Sunday, December 24, 2006

Ed. Notes Has No (Great) Expectations

While rummaging through the Feb. '02 edition of Ed Notes I came across this article. The Exec Bd meeting referred to probably took place in Jan. '02 and Randi Weingarten was hinting that someone was leaking info from the meetings to the NY Post, looking at me while she said it. If anyone was leaking it was surely her people, if not she herself. This was a very short time after Bloomberg was elected and the honeymoon was still on, which by the way I still think never really ended no matter what has been said. A great cartoon if you just change the location and author. (Any photoshop experts out there who want to take a shot?)

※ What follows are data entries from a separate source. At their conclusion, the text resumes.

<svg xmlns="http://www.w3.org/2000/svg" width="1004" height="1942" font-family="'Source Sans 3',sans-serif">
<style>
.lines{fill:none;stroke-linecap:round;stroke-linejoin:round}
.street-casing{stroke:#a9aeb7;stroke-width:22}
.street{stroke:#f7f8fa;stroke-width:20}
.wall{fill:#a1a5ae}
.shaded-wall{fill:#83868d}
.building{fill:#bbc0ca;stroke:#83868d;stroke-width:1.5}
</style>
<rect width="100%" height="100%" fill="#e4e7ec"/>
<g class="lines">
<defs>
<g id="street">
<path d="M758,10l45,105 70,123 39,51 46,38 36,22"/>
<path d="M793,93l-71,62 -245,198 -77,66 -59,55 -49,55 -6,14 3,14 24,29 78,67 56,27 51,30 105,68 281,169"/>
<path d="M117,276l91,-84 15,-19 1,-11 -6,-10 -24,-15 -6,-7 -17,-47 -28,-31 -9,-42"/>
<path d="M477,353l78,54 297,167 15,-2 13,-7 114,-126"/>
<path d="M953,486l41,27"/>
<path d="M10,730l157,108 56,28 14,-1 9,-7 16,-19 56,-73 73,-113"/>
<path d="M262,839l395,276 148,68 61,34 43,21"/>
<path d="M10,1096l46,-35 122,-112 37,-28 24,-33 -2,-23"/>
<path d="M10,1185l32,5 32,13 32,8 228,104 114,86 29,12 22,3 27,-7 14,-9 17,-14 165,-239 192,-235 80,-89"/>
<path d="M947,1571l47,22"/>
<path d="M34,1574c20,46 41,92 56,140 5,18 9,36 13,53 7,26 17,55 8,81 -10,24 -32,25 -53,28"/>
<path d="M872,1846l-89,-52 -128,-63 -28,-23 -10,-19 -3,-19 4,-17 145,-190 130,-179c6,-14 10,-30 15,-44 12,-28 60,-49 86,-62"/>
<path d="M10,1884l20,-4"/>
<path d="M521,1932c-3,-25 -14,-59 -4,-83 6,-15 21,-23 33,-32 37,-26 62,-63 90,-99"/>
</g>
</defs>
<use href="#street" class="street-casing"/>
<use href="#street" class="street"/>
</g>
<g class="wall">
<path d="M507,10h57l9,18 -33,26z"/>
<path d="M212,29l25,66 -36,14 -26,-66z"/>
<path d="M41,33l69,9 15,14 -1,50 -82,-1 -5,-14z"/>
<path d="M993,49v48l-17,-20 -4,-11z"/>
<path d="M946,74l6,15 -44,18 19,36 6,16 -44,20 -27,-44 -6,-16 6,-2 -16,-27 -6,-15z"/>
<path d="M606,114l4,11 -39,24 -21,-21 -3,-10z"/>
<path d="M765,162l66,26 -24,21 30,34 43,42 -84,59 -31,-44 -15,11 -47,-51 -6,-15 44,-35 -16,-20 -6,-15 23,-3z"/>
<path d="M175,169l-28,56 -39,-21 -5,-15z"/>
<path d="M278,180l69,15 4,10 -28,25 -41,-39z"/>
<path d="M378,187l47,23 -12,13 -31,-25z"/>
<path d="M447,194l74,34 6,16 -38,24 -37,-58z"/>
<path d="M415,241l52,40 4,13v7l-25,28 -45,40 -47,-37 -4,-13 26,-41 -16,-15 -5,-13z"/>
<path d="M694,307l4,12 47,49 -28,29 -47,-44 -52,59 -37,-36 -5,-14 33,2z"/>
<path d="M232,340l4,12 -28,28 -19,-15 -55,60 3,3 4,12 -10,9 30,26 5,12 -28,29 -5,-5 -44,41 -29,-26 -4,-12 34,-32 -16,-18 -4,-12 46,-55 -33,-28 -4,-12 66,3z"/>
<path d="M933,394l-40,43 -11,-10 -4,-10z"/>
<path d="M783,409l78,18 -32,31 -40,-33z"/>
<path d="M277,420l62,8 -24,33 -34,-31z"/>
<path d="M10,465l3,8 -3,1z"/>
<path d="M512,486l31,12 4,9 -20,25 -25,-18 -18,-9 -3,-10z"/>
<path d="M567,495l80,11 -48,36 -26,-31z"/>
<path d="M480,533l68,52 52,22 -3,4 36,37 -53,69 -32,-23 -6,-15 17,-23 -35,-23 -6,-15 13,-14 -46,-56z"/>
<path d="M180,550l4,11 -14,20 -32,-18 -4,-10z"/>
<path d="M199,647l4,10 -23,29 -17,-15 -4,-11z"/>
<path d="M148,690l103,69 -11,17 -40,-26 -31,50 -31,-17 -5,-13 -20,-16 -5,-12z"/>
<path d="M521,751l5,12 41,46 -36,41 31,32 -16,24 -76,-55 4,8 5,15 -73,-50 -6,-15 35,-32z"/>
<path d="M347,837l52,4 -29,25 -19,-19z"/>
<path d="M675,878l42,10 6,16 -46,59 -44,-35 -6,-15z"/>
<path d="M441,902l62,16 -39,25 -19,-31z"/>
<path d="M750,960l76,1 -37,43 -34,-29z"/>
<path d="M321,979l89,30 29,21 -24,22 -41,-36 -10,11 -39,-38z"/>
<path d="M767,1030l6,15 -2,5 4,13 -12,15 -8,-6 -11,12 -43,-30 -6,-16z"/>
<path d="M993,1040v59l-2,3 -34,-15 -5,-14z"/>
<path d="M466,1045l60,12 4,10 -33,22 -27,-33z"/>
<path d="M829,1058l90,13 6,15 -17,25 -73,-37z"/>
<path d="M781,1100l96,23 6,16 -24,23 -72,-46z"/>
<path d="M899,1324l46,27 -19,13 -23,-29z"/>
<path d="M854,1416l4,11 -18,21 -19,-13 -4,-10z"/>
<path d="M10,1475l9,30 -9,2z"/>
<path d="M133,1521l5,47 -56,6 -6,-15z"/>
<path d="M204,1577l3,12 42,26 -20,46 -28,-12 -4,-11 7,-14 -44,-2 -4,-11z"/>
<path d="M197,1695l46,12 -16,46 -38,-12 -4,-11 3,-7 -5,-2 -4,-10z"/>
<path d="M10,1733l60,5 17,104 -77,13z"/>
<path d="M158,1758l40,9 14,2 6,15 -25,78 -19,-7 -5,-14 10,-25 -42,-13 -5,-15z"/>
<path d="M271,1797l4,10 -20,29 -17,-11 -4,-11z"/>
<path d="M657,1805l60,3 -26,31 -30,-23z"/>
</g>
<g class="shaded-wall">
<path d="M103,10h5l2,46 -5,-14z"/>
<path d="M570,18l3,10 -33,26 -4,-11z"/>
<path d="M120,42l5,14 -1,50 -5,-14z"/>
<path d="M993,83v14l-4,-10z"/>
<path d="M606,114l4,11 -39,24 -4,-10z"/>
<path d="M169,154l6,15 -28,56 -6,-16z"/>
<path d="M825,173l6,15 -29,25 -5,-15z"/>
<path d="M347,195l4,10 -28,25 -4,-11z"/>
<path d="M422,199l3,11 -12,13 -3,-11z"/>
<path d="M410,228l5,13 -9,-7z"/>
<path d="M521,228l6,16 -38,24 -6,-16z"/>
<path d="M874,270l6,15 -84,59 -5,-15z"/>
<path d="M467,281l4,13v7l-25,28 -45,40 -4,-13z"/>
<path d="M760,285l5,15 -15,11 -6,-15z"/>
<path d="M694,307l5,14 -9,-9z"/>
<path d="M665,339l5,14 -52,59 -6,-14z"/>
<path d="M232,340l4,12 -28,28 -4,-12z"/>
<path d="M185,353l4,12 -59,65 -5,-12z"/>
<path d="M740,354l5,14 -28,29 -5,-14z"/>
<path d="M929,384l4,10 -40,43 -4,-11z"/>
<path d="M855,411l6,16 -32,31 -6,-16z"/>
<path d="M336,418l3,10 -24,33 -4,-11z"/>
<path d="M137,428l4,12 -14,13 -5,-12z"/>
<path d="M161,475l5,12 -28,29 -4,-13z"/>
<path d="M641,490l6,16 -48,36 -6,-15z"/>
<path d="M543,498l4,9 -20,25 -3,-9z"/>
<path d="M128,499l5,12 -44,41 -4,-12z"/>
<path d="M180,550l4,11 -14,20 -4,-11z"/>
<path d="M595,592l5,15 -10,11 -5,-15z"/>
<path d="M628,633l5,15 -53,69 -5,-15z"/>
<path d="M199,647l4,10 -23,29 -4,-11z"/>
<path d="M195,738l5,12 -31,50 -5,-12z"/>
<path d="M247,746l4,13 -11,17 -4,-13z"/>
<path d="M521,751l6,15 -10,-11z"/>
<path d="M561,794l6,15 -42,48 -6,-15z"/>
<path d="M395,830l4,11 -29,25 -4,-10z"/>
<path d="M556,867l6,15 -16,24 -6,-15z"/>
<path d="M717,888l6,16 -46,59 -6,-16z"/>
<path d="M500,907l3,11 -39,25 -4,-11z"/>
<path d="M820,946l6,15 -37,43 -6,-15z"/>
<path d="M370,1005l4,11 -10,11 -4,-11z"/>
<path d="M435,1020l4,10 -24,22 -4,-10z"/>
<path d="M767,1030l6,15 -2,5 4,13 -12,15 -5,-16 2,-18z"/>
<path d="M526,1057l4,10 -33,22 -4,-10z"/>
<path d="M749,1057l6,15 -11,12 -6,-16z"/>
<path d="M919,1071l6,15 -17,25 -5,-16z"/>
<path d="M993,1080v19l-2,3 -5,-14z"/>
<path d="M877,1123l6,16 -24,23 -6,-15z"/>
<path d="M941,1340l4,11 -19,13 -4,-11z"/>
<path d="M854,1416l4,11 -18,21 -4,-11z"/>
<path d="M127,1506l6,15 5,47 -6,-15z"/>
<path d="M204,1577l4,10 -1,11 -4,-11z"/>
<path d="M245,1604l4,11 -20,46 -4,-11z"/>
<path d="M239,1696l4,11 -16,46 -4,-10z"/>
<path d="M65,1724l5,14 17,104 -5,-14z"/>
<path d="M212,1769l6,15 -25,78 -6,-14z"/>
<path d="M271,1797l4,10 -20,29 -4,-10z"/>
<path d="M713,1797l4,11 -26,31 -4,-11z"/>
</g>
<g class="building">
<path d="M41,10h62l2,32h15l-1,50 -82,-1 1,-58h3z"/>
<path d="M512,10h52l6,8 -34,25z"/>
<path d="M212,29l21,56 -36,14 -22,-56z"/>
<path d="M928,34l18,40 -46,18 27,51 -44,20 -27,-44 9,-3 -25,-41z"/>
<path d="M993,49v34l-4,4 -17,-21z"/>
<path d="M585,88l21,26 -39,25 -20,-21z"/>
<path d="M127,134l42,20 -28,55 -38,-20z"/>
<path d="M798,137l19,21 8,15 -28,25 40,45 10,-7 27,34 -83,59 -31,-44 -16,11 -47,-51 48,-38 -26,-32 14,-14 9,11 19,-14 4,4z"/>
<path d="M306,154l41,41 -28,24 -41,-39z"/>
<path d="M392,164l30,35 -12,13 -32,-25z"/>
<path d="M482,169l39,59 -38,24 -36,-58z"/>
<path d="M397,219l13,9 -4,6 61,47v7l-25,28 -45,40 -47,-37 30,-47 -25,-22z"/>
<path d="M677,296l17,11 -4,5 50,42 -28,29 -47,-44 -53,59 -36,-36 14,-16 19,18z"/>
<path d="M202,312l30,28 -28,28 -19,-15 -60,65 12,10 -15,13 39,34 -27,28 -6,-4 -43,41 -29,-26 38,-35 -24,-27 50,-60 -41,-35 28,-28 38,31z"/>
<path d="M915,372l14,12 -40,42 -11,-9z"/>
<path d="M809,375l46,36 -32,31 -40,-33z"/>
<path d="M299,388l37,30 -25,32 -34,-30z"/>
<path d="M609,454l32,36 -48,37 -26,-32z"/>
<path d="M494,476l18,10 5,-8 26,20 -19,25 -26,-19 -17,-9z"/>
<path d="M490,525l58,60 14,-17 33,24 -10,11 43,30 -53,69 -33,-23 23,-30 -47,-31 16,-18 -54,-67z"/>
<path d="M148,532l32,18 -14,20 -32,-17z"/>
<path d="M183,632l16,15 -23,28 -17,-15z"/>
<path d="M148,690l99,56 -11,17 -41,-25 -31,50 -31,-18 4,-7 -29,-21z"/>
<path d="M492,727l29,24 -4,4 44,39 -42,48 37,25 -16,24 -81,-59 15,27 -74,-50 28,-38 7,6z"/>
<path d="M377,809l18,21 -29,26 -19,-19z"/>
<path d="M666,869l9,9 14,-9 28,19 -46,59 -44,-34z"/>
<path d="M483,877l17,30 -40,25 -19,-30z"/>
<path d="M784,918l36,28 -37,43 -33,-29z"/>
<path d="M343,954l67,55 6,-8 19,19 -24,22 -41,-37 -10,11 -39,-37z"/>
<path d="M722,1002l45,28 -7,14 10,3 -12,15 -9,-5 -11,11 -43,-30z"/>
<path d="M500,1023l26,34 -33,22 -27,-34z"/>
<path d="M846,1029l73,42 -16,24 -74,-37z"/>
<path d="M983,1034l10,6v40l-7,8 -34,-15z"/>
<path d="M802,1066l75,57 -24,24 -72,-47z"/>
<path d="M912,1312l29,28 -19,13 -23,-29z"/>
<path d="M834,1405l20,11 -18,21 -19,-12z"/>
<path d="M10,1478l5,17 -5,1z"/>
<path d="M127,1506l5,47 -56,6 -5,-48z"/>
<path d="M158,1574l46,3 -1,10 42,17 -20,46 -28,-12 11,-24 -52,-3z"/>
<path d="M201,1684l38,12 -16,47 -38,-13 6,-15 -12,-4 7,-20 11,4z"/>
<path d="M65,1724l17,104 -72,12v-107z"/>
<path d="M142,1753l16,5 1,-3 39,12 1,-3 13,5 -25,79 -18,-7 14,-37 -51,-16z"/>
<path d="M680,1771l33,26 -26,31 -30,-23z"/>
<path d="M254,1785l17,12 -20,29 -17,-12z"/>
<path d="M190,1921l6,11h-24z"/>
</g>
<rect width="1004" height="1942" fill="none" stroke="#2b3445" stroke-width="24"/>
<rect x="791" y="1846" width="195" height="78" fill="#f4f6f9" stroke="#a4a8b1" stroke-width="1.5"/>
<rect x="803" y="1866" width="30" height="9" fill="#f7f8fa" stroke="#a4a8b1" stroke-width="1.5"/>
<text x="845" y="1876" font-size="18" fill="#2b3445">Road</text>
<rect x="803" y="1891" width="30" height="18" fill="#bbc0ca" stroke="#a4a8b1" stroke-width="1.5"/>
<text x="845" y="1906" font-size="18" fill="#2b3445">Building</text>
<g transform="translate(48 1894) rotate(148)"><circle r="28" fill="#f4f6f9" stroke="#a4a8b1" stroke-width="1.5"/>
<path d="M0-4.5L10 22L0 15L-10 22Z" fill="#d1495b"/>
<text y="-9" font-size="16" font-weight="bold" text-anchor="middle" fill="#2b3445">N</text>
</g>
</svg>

At a recent Ex. Bd. meeting, Randi Weingarten made some comments regarding Ed. Notes. She seemed to feel that Ed. Notes was holding her to certain [unattainable?] standards. Or perhaps she assumed the laptop computer being used by the Ed. Notes reporter had a direct link to the NY Post.

Weingarten should be assured that Ed. Notes holds her to no standards.
We know that there will never be changes in the Taylor Law, no matter how many of our endorsed candidates get elected.
We have no expectations that she will deliver a contract with anything of substance other than money.
She will continue the tradition of her predecessors of promoting a contract that has been basically unchanged in over 30 years.
We don’t expect her to address the horrendous working conditions, the demoralization of teachers (Will a big raise really solve THAT problem?), the large class sizes, the negative impact of testing, etc., etc., etc.
We do not expect her to try to find long-term solutions to the many problems that teachers and schools face.
We do expect her to continue to put the bulk of our union’s energy into short term crisis management and into the political arena.
By the way: the Ed. Notes reporter was playing Solitaire on the laptop and wasn’t even listening. We’ve heard it all before.

Ed Notes Reprint Feb. 02


  1. I'm gonna have to take exception that the contract was unchanged for thirty years. We've had some improvements, to wit:

    1. the UFT transfer plan
    2. reduction of lunchroom duty to only once every six years
    3. the elimination of lunchroom duty, along with hall duty and potty patrol

    I'm sure there are many others I haven't thought of. However, we've also had some setbacks:

    1, the elimination of the UFT transfer plan
    2. the re-introduction of lunch, hall and potty duty as permanent assignments
    4. the 37.5 minute sixth class (the one that is not a class)
    5. School in August
    6. The inability to grieve LIF
    7. the Absent Teacher Reserve

    I'm sure there are others. But we are definitely seeing changes in the contract.

  2. NYC,
    My memory is sketchy about contract changes through the years, but writing that in early '02, and never having not been accused of using just a bit of hyperbole,

    I was focused on things like class size, the grievance procedure (now worse than it was 35 years ago), the ability of teachers to have more say in their schools, early stages of erosion of seniority rigts, and general working conditions.

    The removal of potty partrol in the '95 contract really affected only a few teachers in elementary schools as it was the cluster teachers who did the duty, and often in exchange for less teaching periods.

    Generally what I was seeing in early '02 was the beginning of erosion of things we had for 30 years. Knowing what happened in Chicago under mayoral control, I knew much worse was coming and had no expectations Weingarten would do anything to protect us.

    I agree the contract HAS changed, especially in the last few years -- for the worse.